[Exercise description]: Reproduce everything in the listing from its start down to and including the line containing "export const myFeature".

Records
──────

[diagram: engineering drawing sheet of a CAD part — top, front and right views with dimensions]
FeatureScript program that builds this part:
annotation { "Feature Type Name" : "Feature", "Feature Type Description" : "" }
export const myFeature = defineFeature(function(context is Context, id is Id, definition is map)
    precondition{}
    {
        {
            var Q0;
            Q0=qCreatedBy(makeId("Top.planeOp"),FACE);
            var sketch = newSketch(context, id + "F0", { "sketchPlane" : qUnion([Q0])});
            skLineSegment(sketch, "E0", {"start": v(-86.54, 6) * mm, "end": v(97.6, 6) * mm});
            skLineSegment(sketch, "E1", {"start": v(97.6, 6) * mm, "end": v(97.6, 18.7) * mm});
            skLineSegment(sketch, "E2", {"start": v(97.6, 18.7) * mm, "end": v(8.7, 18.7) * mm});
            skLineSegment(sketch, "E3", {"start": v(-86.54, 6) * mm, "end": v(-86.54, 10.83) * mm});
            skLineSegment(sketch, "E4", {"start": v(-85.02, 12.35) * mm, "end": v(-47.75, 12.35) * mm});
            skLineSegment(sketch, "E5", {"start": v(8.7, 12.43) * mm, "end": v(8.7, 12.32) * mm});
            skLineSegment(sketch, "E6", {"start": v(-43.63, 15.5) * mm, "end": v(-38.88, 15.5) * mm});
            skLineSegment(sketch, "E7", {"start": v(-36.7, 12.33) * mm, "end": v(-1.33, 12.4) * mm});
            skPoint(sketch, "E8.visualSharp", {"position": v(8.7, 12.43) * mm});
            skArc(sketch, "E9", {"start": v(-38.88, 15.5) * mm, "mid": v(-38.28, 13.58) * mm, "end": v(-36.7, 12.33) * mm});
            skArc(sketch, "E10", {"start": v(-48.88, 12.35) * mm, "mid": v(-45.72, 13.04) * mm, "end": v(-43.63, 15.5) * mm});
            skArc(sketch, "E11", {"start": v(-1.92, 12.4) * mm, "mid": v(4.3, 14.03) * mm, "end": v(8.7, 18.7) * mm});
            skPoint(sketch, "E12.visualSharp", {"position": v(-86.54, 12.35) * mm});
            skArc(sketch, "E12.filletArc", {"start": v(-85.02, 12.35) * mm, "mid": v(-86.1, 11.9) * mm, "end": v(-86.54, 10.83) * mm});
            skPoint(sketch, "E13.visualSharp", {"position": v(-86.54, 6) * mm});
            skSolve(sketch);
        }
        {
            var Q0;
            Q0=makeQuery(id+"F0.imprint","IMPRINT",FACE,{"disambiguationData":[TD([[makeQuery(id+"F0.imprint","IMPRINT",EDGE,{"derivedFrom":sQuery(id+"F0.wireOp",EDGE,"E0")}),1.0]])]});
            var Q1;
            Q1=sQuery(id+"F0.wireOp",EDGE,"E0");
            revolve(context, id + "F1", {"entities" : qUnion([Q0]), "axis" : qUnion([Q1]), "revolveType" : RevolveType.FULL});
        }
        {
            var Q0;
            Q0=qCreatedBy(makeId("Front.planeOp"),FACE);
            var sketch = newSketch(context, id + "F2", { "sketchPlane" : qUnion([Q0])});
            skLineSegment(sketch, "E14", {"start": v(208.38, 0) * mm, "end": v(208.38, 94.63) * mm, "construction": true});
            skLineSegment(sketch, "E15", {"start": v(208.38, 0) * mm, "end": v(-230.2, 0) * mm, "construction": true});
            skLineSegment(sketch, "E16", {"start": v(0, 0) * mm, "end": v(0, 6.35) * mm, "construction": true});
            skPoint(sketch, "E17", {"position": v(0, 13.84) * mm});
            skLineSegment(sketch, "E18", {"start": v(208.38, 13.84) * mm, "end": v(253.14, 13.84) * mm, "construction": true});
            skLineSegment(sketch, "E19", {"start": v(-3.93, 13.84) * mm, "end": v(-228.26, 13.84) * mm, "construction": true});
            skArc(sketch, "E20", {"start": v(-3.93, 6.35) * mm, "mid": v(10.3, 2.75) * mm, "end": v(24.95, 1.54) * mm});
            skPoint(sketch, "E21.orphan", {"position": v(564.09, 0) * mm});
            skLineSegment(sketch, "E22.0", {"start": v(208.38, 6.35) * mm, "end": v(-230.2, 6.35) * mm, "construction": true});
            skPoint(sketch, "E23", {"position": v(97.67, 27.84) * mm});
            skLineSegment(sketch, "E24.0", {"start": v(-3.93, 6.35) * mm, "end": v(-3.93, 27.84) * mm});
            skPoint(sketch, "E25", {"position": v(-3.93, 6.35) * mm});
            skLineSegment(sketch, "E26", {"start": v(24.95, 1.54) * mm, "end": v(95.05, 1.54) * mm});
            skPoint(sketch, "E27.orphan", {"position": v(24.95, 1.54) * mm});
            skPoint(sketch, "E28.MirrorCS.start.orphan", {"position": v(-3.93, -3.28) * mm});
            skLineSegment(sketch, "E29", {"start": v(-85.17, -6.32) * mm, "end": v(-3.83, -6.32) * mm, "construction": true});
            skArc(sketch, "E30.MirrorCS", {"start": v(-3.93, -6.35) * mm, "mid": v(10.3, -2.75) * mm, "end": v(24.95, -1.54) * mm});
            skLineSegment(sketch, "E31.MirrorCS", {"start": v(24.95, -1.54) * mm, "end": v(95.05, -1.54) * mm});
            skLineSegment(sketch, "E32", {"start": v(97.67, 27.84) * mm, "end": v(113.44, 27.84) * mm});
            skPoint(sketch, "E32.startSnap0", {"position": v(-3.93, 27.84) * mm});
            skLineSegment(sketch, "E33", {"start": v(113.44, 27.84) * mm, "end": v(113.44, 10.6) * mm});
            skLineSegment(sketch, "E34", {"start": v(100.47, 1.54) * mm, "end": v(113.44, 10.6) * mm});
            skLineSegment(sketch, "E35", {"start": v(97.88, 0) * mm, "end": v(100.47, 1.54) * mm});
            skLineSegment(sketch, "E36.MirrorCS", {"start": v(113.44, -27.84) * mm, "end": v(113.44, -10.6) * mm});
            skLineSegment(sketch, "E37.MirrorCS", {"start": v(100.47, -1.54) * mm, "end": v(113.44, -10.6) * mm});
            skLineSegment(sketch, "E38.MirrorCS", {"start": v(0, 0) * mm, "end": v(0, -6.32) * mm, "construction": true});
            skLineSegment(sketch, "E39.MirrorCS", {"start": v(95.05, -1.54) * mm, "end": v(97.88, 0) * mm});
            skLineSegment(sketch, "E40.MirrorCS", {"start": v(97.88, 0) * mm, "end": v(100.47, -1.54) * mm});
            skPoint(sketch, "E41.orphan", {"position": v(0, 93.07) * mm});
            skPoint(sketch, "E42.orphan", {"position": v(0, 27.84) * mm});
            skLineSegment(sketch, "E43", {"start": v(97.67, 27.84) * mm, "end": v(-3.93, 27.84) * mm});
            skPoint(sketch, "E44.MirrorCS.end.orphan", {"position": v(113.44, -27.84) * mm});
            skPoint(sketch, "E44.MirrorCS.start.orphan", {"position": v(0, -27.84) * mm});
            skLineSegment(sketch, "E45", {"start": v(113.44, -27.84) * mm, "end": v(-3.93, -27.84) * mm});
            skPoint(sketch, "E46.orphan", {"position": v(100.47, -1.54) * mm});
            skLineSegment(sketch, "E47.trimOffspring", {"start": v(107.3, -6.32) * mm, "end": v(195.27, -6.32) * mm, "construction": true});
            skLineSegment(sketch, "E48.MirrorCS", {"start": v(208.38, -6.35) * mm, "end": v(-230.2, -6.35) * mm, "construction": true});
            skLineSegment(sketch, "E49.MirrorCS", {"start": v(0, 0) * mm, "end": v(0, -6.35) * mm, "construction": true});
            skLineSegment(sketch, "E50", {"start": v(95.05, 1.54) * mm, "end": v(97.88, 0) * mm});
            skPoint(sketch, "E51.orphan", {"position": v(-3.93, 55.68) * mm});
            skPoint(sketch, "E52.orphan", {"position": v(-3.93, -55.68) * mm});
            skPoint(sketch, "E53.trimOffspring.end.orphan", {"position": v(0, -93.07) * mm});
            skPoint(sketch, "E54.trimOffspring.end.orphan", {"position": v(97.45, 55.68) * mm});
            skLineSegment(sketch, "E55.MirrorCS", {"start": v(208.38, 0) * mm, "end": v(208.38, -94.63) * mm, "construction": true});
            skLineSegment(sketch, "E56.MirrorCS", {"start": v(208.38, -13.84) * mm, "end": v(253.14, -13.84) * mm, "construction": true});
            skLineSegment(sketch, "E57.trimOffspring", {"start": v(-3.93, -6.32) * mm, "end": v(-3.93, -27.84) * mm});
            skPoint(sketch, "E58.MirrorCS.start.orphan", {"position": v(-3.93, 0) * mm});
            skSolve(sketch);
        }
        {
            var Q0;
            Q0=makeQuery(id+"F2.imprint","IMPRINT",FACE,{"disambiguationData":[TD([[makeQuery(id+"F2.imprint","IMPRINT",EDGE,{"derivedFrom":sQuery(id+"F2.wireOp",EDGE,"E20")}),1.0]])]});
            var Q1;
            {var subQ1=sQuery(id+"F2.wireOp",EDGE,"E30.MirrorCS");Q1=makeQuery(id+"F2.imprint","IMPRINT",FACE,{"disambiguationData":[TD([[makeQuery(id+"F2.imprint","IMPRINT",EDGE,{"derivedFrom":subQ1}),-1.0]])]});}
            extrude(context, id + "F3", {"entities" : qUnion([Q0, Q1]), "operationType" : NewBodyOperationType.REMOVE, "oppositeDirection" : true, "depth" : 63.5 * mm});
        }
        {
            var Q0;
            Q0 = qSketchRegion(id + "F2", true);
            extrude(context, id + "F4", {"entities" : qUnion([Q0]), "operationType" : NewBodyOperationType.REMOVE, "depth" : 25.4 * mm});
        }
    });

──────

[Expected answer]:
[diagram: engineering drawing sheet of a CAD part — top, front and right views with dimensions]
FeatureScript program that builds this part:
annotation { "Feature Type Name" : "Feature", "Feature Type Description" : "" }
export const myFeature = defineFeature(function(context is Context, id is Id, definition is map)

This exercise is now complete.